+++ Given data
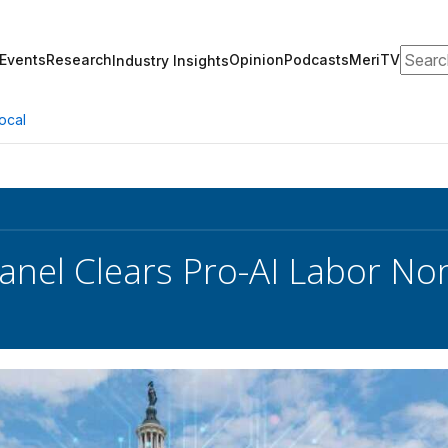
Search
Events
Research
Opinion
Podcasts
MeriTV
Industry Insights
ocal
anel Clears Pro-AI Labor N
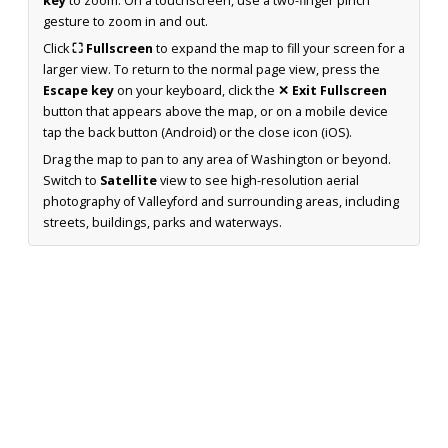
key
to zoom. On a touchscreen, use a two-finger pinch
gesture to zoom in and out.
Click
⛶ Fullscreen
to expand the map to fill your screen for a
larger view. To return to the normal page view, press the
Escape key
on your keyboard, click the
✕ Exit Fullscreen
button that appears above the map, or on a mobile device
tap the back button (Android) or the close icon (iOS).
Drag the map to pan to any area of Washington or beyond.
Switch to
Satellite
view to see high-resolution aerial
photography of Valleyford and surrounding areas, including
streets, buildings, parks and waterways.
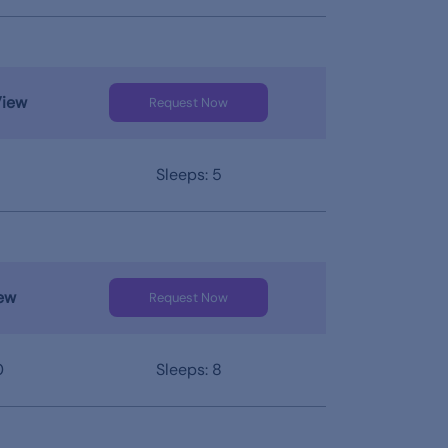
View
Request Now
Sleeps: 5
ew
Request Now
0
Sleeps: 8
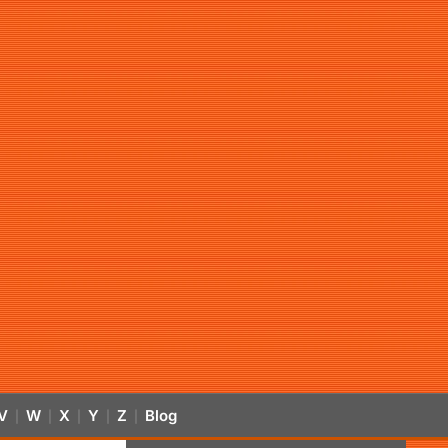
V
W
X
Y
Z
Blog
|
|
|
|
|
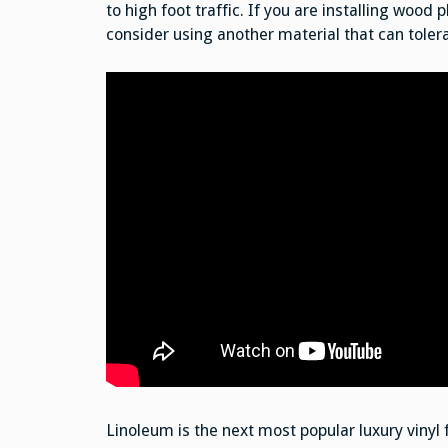
to high foot traffic. If you are installing wood
consider using another material that can toler
Linoleum is the next most popular luxury vinyl f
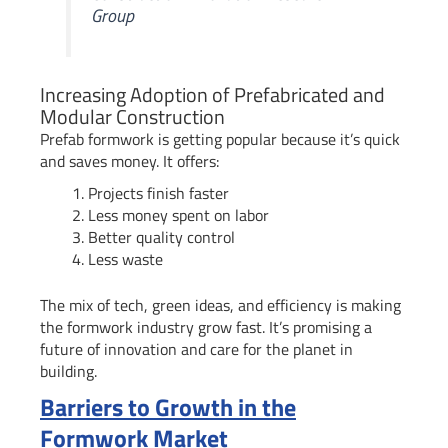
Group
Increasing Adoption of Prefabricated and
Modular Construction
Prefab formwork is getting popular because it’s quick
and saves money. It offers:
Projects finish faster
Less money spent on labor
Better quality control
Less waste
The mix of tech, green ideas, and efficiency is making
the formwork industry grow fast. It’s promising a
future of innovation and care for the planet in
building.
Barriers to Growth in the
Formwork Market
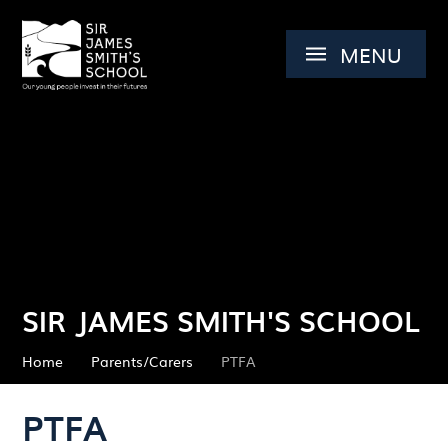
Skip to content ↓
MENU
SIR JAMES SMITH'S SCHOOL
Home
Parents/Carers
PTFA
PTFA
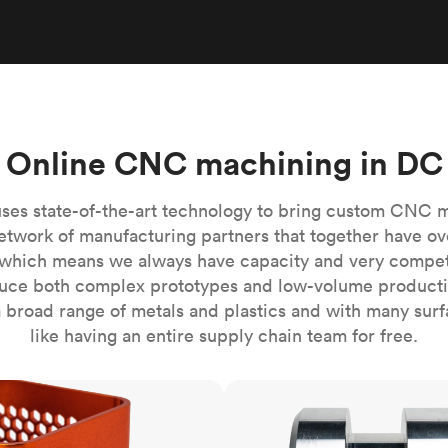
Build the most complex automated sy
Network
PET
Resin
Popu
ease
PMMA (Acrylic)
TPU
Sustainability
Medical
Reducing emissions in manufacturing
r
Polycarbonate
Get the next healthcare innovation t
Team
Polyethylene
All industries
The people behind the platform
Polypropylene
Online CNC machining in DC
POM (Delrin/Acetal)
Popular
PPSU
ses state-of-the-art technology to bring custom CNC 
PTFE (Teflon)
etwork of manufacturing partners that together have ov
which means we always have capacity and very competit
PVC
ce both complex prototypes and low-volume productio
 broad range of metals and plastics and with many surfac
like having an entire supply chain team for free.
CNC turning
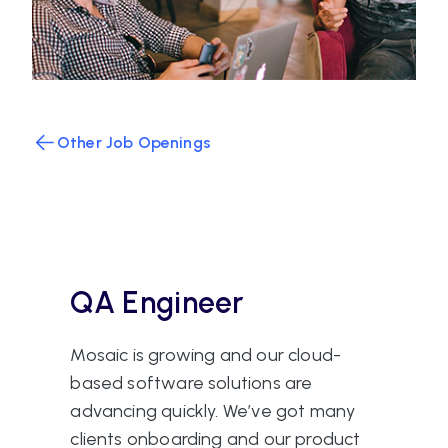
Other Job Openings
QA Engineer
Mosaic is growing and our cloud-
based software solutions are
advancing quickly. We’ve got many
clients onboarding and our product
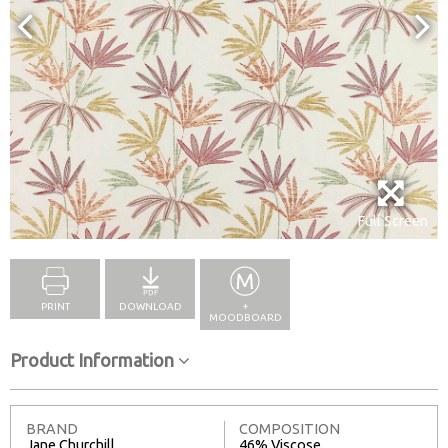
Full Screen
PRINT
DOWNLOAD
+
MOODBOARD
Product Information
BRAND
COMPOSITION
Jane Churchill
46% Viscose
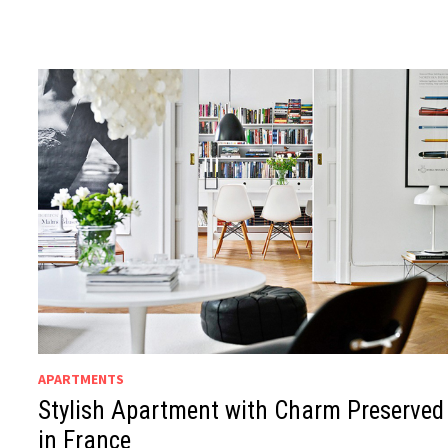
APARTMENTS
Stylish Apartment with Charm Preserved
in France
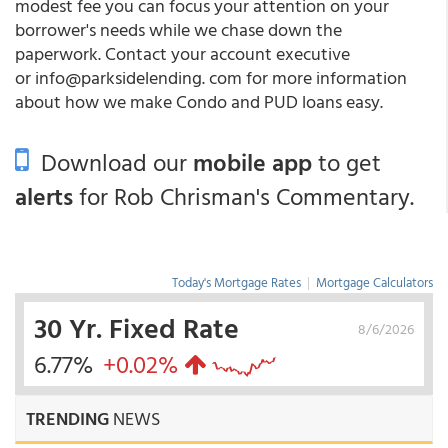
modest fee you can focus your attention on your
borrower's needs while we chase down the
paperwork. Contact your account executive
or info@parksidelending. com for more information
about how we make Condo and PUD loans easy.
Download our
mobile app
to get
alerts
for Rob Chrisman's Commentary.
Today's Mortgage Rates
|
Mortgage Calculators
30 Yr. Fixed Rate
8/6/2026
6.77%
+0.02%
TRENDING
NEWS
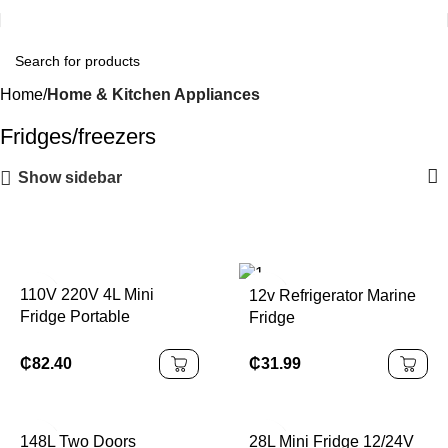
Home
Home & Kitchen Appliances
Fridges/freezers
Show sidebar
110V 220V 4L Mini
12v Refrigerator Marine
Fridge Portable
Fridge
Refrigerator
₵
31.99
₵
82.40
148L Two Doors
28L Mini Fridge 12/24V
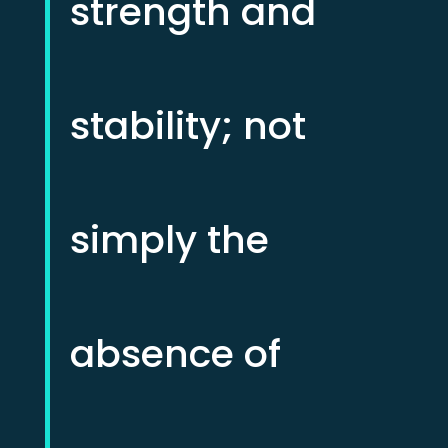
strength and
stability; not
simply the
absence of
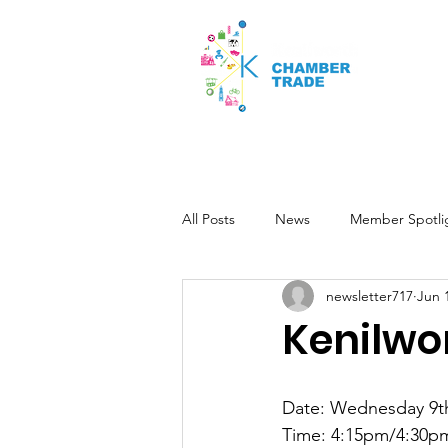
Home
Kenilworth Fringe Fest
All Posts
News
Member Spotli
newsletter717
Jun 
Kenilwo
Date: Wednesday 9t
Time: 4:15pm/4:30p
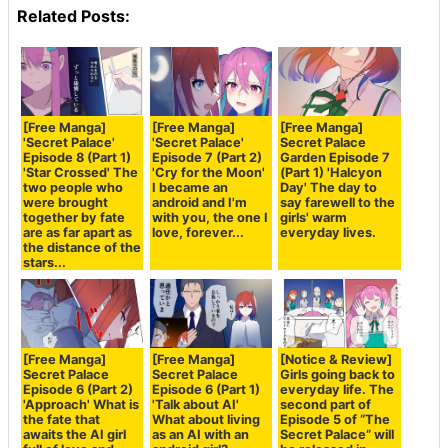
Related Posts:
[Free Manga]
[Free Manga]
[Free Manga]
'Secret Palace'
'Secret Palace'
Secret Palace
Episode 8 (Part 1)
Episode 7 (Part 2)
Garden Episode 7
'Star Crossed' The
'Cry for the Moon'
(Part 1) 'Halcyon
two people who
I became an
Day' The day to
were brought
android and I'm
say farewell to the
together by fate
with you, the one I
girls' warm
are as far apart as
love, forever...
everyday lives.
the distance of the
stars...
[Free Manga]
[Free Manga]
[Notice & Review]
Secret Palace
Secret Palace
Girls going back to
Episode 6 (Part 2)
Episode 6 (Part 1)
everyday life. The
'Approach' What is
'Talk about AI'
second part of
the fate that
What about living
Episode 5 of “The
awaits the AI girl
as an AI with an
Secret Palace” will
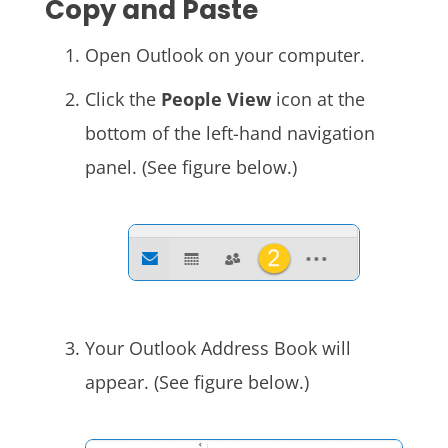
Copy and Paste
Open Outlook on your computer.
Click the
People View
icon at the
bottom of the left-hand navigation
panel. (See figure below.)
Your Outlook Address Book will
appear. (See figure below.)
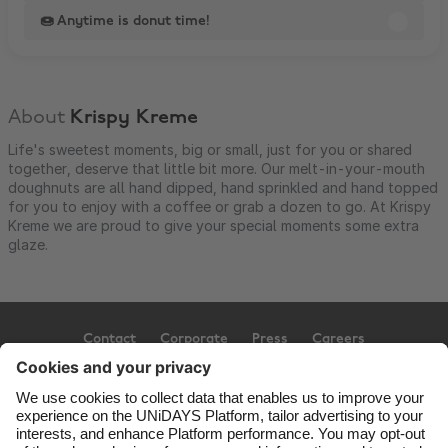
🍩 Anytime is donut time!
About
Krispy Kreme
Life's sweetest moments, big or small, just for you or shared
together, deserve that little bit more. Our melt-in-your-mouth
doughnuts are all hand dipped, hand sprinkled and hand topped
for you to enjoy with a coffee or grab a dozen to go. At Krispy
Kreme we are proud to give your special moments some extra
glaze.
Contact
Corporate
Press
Careers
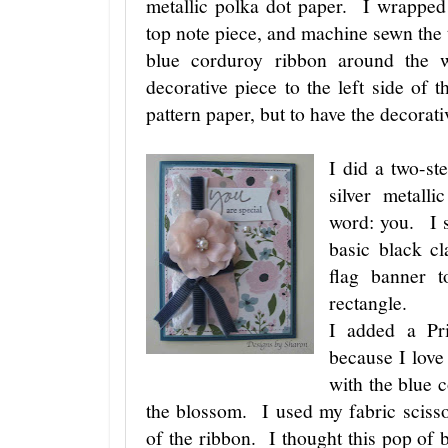
metallic polka dot paper. I wrapped
top note piece, and machine sewn the
blue corduroy ribbon around the 
decorative piece to the left side of t
pattern paper, but to have the decorat
I did a two-st
silver metall
word: you. I s
basic black cl
flag banner t
rectangle.
I added a Pr
because I love
with the blue 
the blossom. I used my fabric scisso
of the ribbon. I thought this pop of b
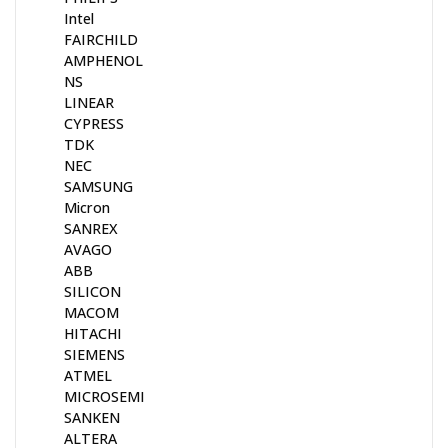
Intel
FAIRCHILD
AMPHENOL
NS
LINEAR
CYPRESS
TDK
NEC
SAMSUNG
Micron
SANREX
AVAGO
ABB
SILICON
MACOM
HITACHI
SIEMENS
ATMEL
MICROSEMI
SANKEN
ALTERA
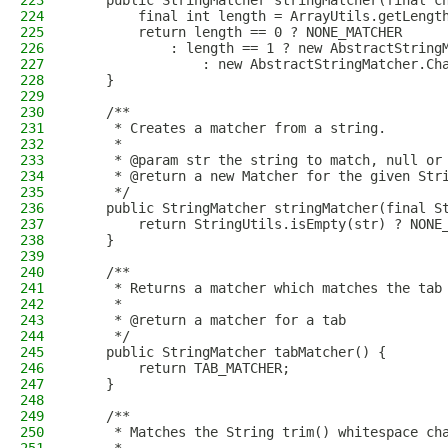
223
    public StringMatcher stringMatcher(final c
224
        final int length = ArrayUtils.getLengt
225
        return length == 0 ? NONE_MATCHER
226
            : length == 1 ? new AbstractString
227
                : new AbstractStringMatcher.Ch
228
    }
229
230
    /**
231
     * Creates a matcher from a string.
232
     *
233
     * @param str the string to match, null or
234
     * @return a new Matcher for the given Str
235
     */
236
    public StringMatcher stringMatcher(final S
237
        return StringUtils.isEmpty(str) ? NONE
238
    }
239
240
    /**
241
     * Returns a matcher which matches the tab
242
     *
243
     * @return a matcher for a tab
244
     */
245
    public StringMatcher tabMatcher() {
246
        return TAB_MATCHER;
247
    }
248
249
    /**
250
     * Matches the String trim() whitespace ch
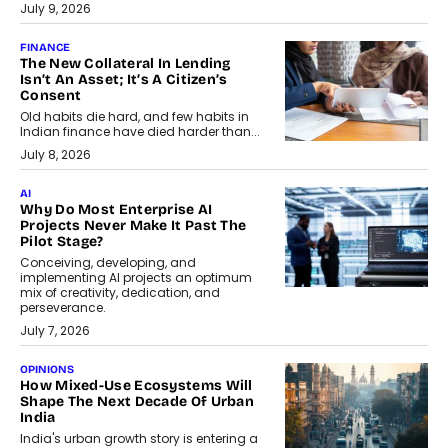
July 9, 2026
FINANCE
The New Collateral In Lending
Isn’t An Asset; It’s A Citizen’s
Consent
Old habits die hard, and few habits in
Indian finance have died harder than...
July 8, 2026
AI
Why Do Most Enterprise AI
Projects Never Make It Past The
Pilot Stage?
Conceiving, developing, and
implementing AI projects an optimum
mix of creativity, dedication, and
perseverance.
July 7, 2026
OPINIONS
How Mixed-Use Ecosystems Will
Shape The Next Decade Of Urban
India
India's urban growth story is entering a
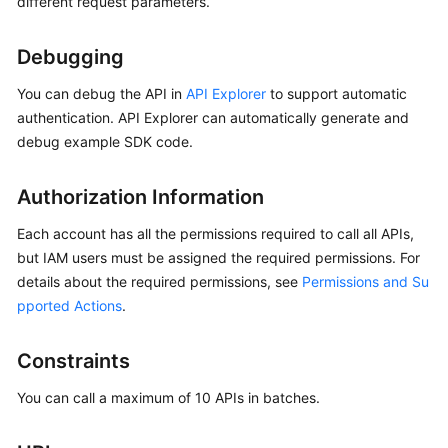
different request parameters.
Started
Debugging
User
Guide
You can debug the API in
API Explorer
to support automatic
authentication. API Explorer can automatically generate and
Best
debug example SDK code.
Practices
Authorization Information
Security
White
Each account has all the permissions required to call all APIs,
Paper
but IAM users must be assigned the required permissions. For
details about the required permissions, see
Permissions and Su
API
pported Actions
.
Reference
SDK
Constraints
Reference
You can call a maximum of 10 APIs in batches.
FAQs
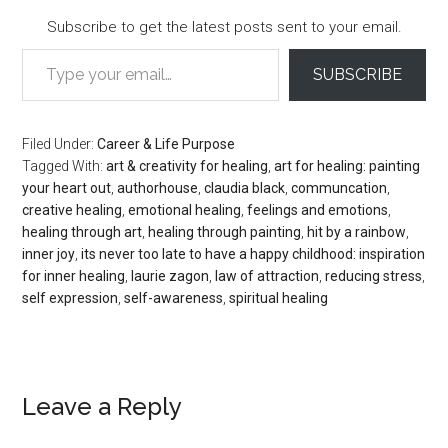
Subscribe to get the latest posts sent to your email.
Type your email…
SUBSCRIBE
Filed Under:
Career & Life Purpose
Tagged With:
art & creativity for healing
,
art for healing: painting
your heart out
,
authorhouse
,
claudia black
,
communcation
,
creative healing
,
emotional healing
,
feelings and emotions
,
healing through art
,
healing through painting
,
hit by a rainbow
,
inner joy
,
its never too late to have a happy childhood: inspiration
for inner healing
,
laurie zagon
,
law of attraction
,
reducing stress
,
self expression
,
self-awareness
,
spiritual healing
Reader
Leave a Reply
Interactions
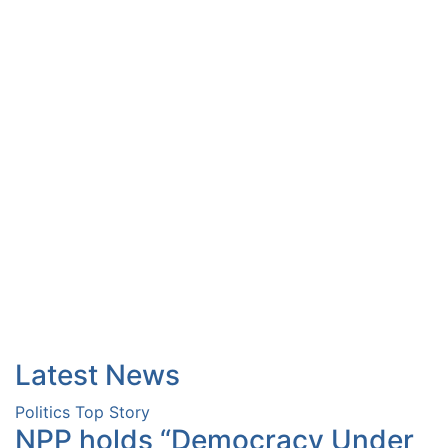
Latest News
Politics
Top Story
NPP holds “Democracy Under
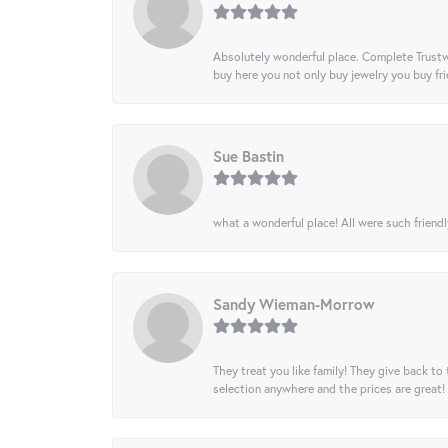
Absolutely wonderful place. Complete Trustw
buy here you not only buy jewelry you buy frie
Sue Bastin
what a wonderful place! All were such friendl
Sandy Wieman-Morrow
They treat you like family! They give back to 
selection anywhere and the prices are great!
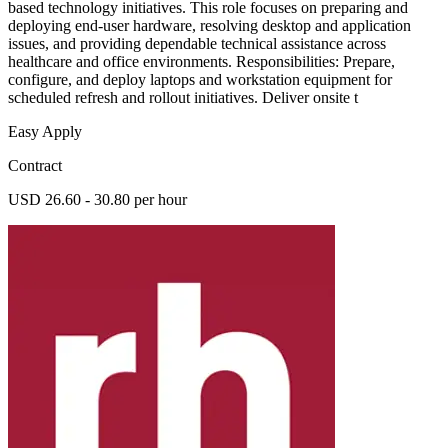
based technology initiatives. This role focuses on preparing and
deploying end-user hardware, resolving desktop and application
issues, and providing dependable technical assistance across
healthcare and office environments. Responsibilities: Prepare,
configure, and deploy laptops and workstation equipment for
scheduled refresh and rollout initiatives. Deliver onsite t
Easy Apply
Contract
USD 26.60 - 30.80 per hour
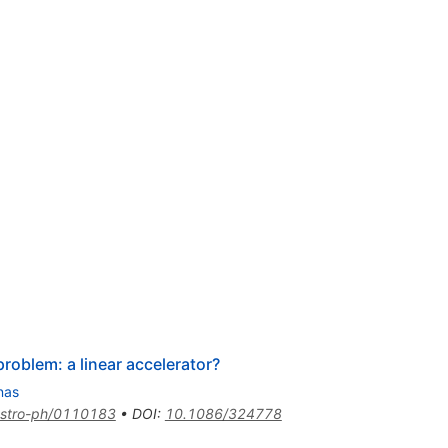
roblem: a linear accelerator?
nas
stro-ph/0110183
•
DOI
:
10.1086/324778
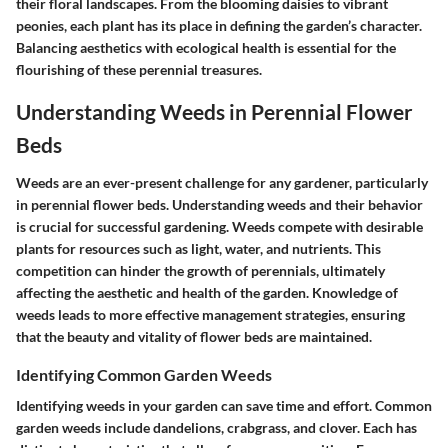
their floral landscapes. From the blooming daisies to vibrant
peonies, each plant has its place in defining the garden’s character.
Balancing aesthetics with ecological health is essential for the
flourishing of these perennial treasures.
Understanding Weeds in Perennial Flower
Beds
Weeds are an ever-present challenge for any gardener, particularly
in perennial flower beds. Understanding weeds and their behavior
is crucial for successful gardening. Weeds compete with desirable
plants for resources such as light, water, and nutrients. This
competition can hinder the growth of perennials, ultimately
affecting the aesthetic and health of the garden. Knowledge of
weeds leads to more effective management strategies, ensuring
that the beauty and vitality of flower beds are maintained.
Identifying Common Garden Weeds
Identifying weeds in your garden can save time and effort. Common
garden weeds include dandelions, crabgrass, and clover. Each has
++++++
• **Required work**: Reproduce the data above exactly, but only from the line containing "awaits the AI girl" through the line containing "public StringMatcher tabMatcher()". Omit all pictures.

• **Expected output**:
awaits the AI girl
as an AI with an
Secret Palace” will
Copy and Paste
Open Outlook on your computer.
Click the
People View
icon at the
bottom of the left-hand navigation
panel. (See figure below.)
Your Outlook Address Book will
appear. (See figure below.)
🍩 Anytime is donut time!
About
Krispy Kreme
Life's sweetest moments, big or small, just for you or shared
together, deserve that little bit more. Our melt-in-your-mouth
doughnuts are all hand dipped, hand sprinkled and hand topped
for you to enjoy with a coffee or grab a dozen to go. At Krispy
Kreme we are proud to give your special moments some extra
glaze.
Contact
Corporate
Press
Careers
metallic polka dot paper. I wrapped
top note piece, and machine sewn the
blue corduroy ribbon around the 
decorative piece to the left side of t
pattern paper, but to have the decorat
I did a two-st
silver metall
word: you. I s
basic black cl
flag banner t
rectangle.
I added a Pr
because I love
with the blue 
the blossom. I used my fabric scisso
of the ribbon. I thought this pop of b
Intel
FAIRCHILD
AMPHENOL
NS
LINEAR
CYPRESS
TDK
NEC
SAMSUNG
Micron
SANREX
AVAGO
ABB
SILICON
MACOM
HITACHI
SIEMENS
ATMEL
MICROSEMI
SANKEN
ALTERA
223
    public StringMatcher stringMatcher(final c
224
        final int length = ArrayUtils.getLengt
225
        return length == 0 ? NONE_MATCHER
226
            : length == 1 ? new AbstractString
227
                : new AbstractStringMatcher.Ch
228
    }
229
230
    /**
231
     * Creates a matcher from a string.
232
     *
233
     * @param str the string to match, null or
234
     * @return a new Matcher for the given Str
235
     */
236
    public StringMatcher stringMatcher(final S
237
        return StringUtils.isEmpty(str) ? NONE
238
    }
239
240
    /**
241
     * Returns a matcher which matches the tab
242
     *
243
     * @return a matcher for a tab
244
     */
245
    public StringMatcher tabMatcher() {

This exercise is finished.